Start of DATA PROVIDED

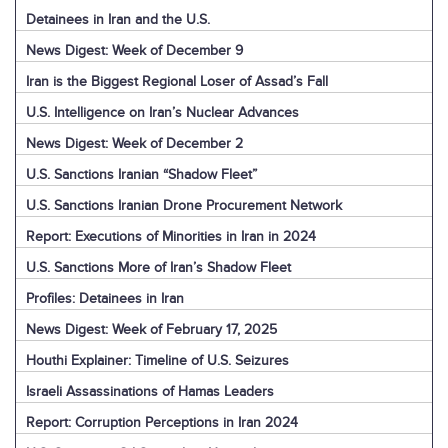
Detainees in Iran and the U.S.
News Digest: Week of December 9
Iran is the Biggest Regional Loser of Assad’s Fall
U.S. Intelligence on Iran’s Nuclear Advances
News Digest: Week of December 2
U.S. Sanctions Iranian “Shadow Fleet”
U.S. Sanctions Iranian Drone Procurement Network
Report: Executions of Minorities in Iran in 2024
U.S. Sanctions More of Iran’s Shadow Fleet
Profiles: Detainees in Iran
News Digest: Week of February 17, 2025
Houthi Explainer: Timeline of U.S. Seizures
Israeli Assassinations of Hamas Leaders
Report: Corruption Perceptions in Iran 2024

End of DATA PROVIDED

REQUIRED WORK: Repeat every one of the lines above verbatim, leaving out the picture.

RESPONSE BOX:
Detainees in Iran and the U.S.
News Digest: Week of December 9
Iran is the Biggest Regional Loser of Assad’s Fall
U.S. Intelligence on Iran’s Nuclear Advances
News Digest: Week of December 2
U.S. Sanctions Iranian “Shadow Fleet”
U.S. Sanctions Iranian Drone Procurement Network
Report: Executions of Minorities in Iran in 2024
U.S. Sanctions More of Iran’s Shadow Fleet
Profiles: Detainees in Iran
News Digest: Week of February 17, 2025
Houthi Explainer: Timeline of U.S. Seizures
Israeli Assassinations of Hamas Leaders
Report: Corruption Perceptions in Iran 2024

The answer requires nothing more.